We'd gone back to our B & B, had our naps and were back to our problem.

‘We need to talk to the chap,' said Alan. ‘More sherry?'

‘No, I've had quite enough, thank you. I wouldn't mind another couple of biscuits, though. How are we going to find him, to talk to him?'

‘Robin suggested Mr Lewison.'

‘He doesn't know him. He told me so, just before you came back this morning.'

‘He'll be on the parish rolls.'

‘They'll be kept in the church somewhere, probably under lock and key. I suppose there's always the phone book. There must be one downstairs somewhere.'

‘I'll look.' He put down his empty glass and left the room, to return after only a couple of minutes. ‘No listing for Guillot. He may use a mobile only; so many people do these days.'

‘Drat. I don't want to disturb Mr Lewison today. He has enough to deal with. That poor man didn't know what he was getting into when he took this temporary job!'

Alan ran a hand down the back of his head.

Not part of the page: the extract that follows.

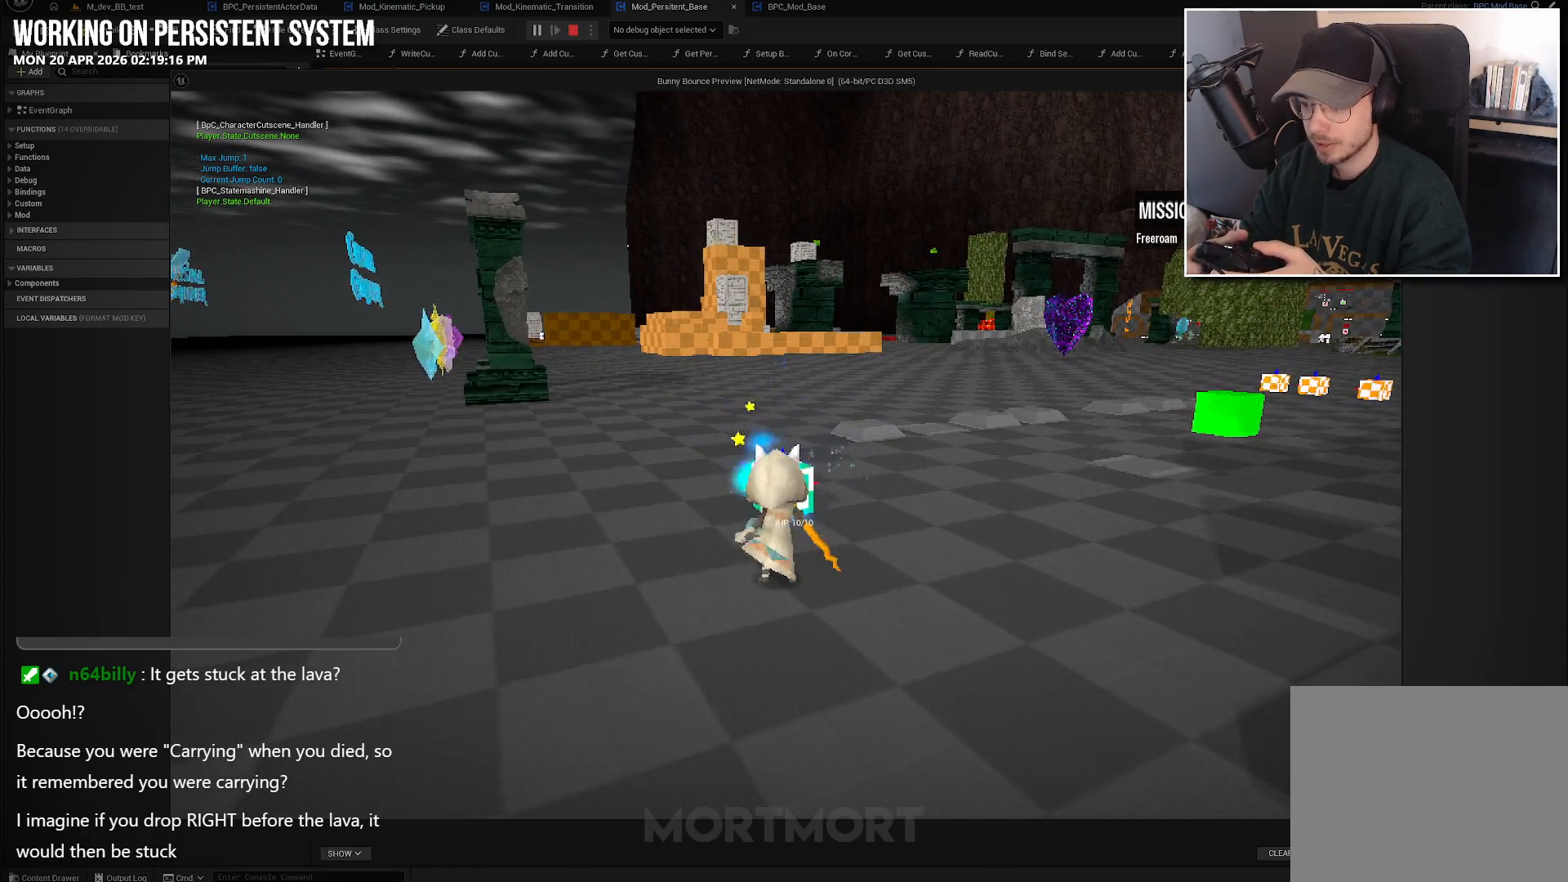
{"buttons": ["R2"], "left_stick": "center", "right_stick": "center", "events": [[33, "R2", "down"], [83, "left_stick", "center"], [200, "R2", "up"], [367, "R2", "down"]]}
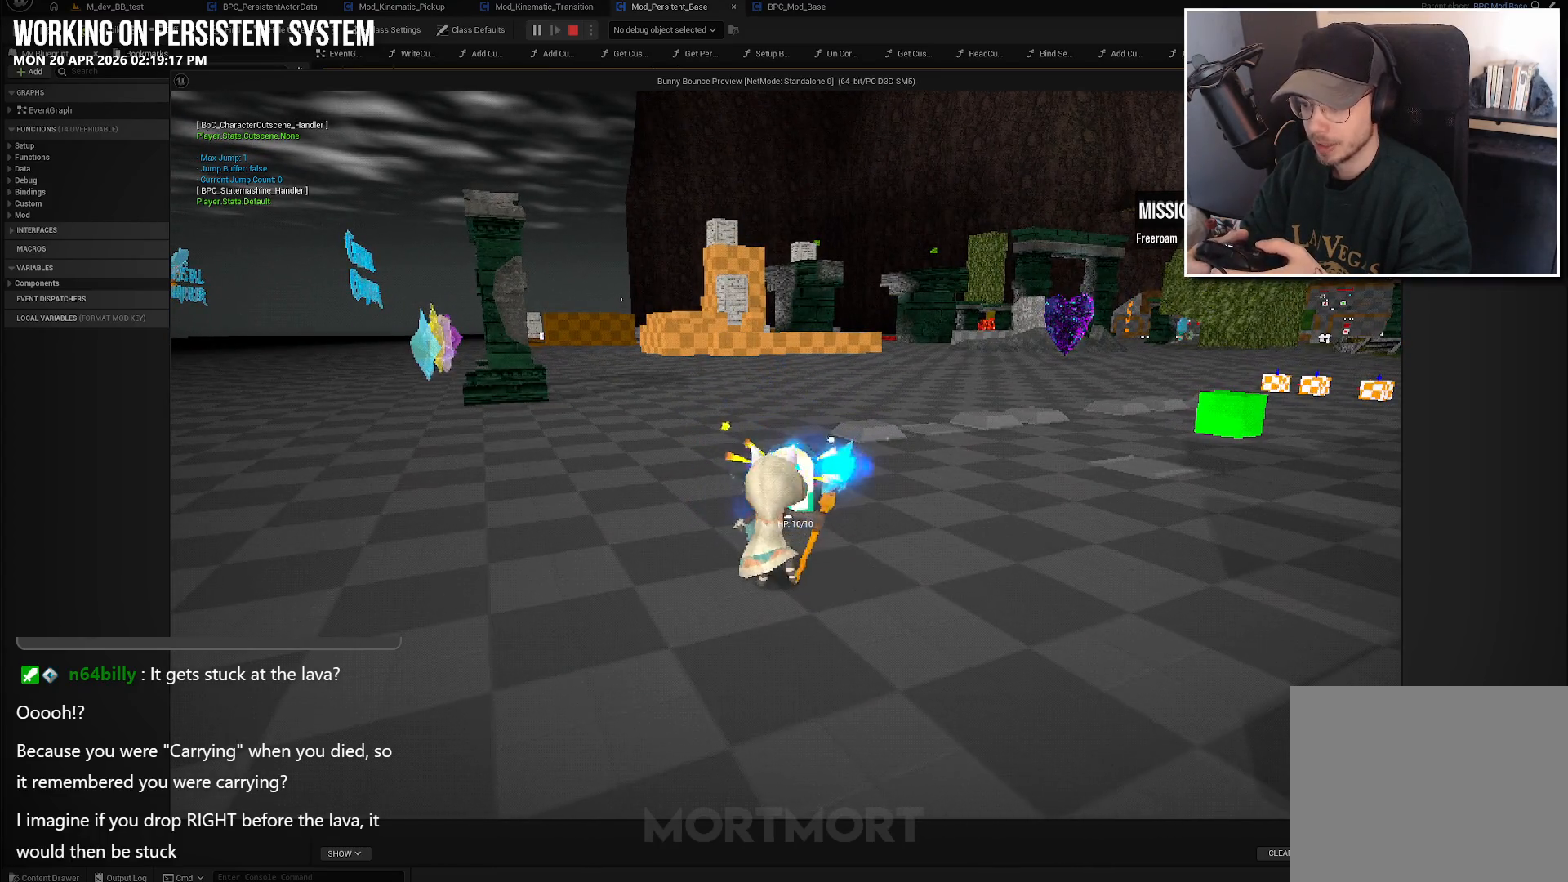
{"buttons": ["R2"], "left_stick": "center", "right_stick": "center", "events": [[17, "R2", "up"], [167, "R2", "down"], [367, "R2", "up"], [500, "R2", "down"]]}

He was thinking. ‘I wonder,' he said. ‘I don't want this to drag on too long. I have an uneasy feeling … Do you suppose we could find Martha Duckett? She would know where Guillot lives, and she'd be indignant about his attitudes, so she might tell us.'

‘That's a great idea, Alan. And I'll bet she's the old-fashioned type who still has a landline. I'll go down with you to look her up.'

Martha was in the phone book. She was at home. Yes, she said disapprovingly, she knew where Mr Guillot lived. (She pronounced his name ‘ghillet', to rhyme with skillet, another sign of her dislike, I thought.) No, she didn't have his phone number. Why would she want to call him? No, she didn't have the address, but she could tell us where his house was.

‘Here, I'll let you speak to Alan. He's much better at directions than I am.'

He repeated them after her, and I began to write them down. They sounded complicated enough that I wished we had a better map, ours being sketchy in the extreme.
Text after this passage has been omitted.